» **INSTRUCTION**
The response must contain every line from the records below that has "ćwiczenia".

» **INPUT FOR THIS TASK**
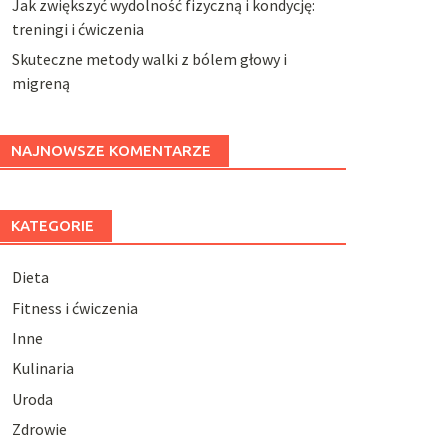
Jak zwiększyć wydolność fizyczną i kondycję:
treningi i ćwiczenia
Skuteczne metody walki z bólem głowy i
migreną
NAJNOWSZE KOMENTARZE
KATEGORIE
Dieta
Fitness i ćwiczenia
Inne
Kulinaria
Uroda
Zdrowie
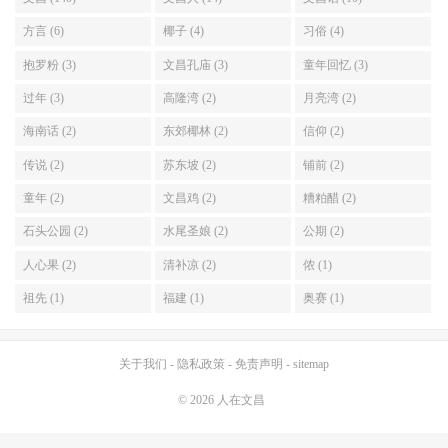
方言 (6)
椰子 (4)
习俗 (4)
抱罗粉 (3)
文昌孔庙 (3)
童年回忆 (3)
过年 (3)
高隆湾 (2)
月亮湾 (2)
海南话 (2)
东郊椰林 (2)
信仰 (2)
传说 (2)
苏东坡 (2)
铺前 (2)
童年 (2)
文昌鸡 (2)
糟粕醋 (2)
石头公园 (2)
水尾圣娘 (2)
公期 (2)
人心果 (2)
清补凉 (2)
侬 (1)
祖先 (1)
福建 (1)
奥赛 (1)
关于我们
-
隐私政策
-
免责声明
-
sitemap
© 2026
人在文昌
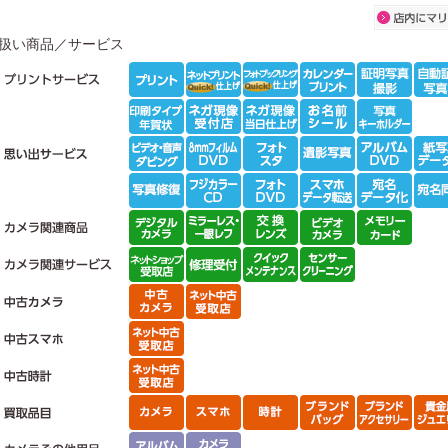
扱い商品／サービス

==

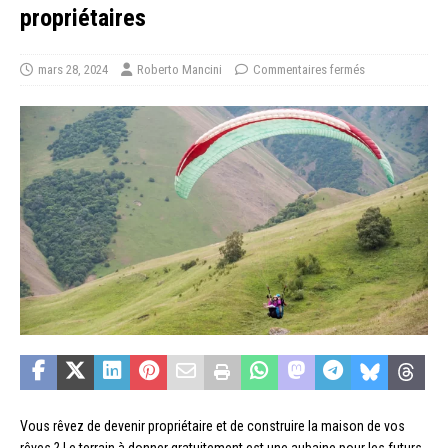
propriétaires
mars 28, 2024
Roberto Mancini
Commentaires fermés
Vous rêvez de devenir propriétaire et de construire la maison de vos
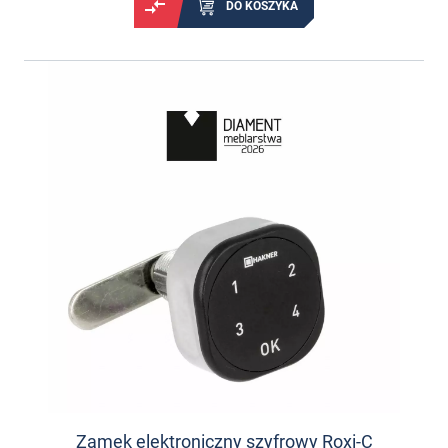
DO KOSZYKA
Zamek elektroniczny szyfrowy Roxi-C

» **SOLUTION BELOW**
treningi i ćwiczenia
Fitness i ćwiczenia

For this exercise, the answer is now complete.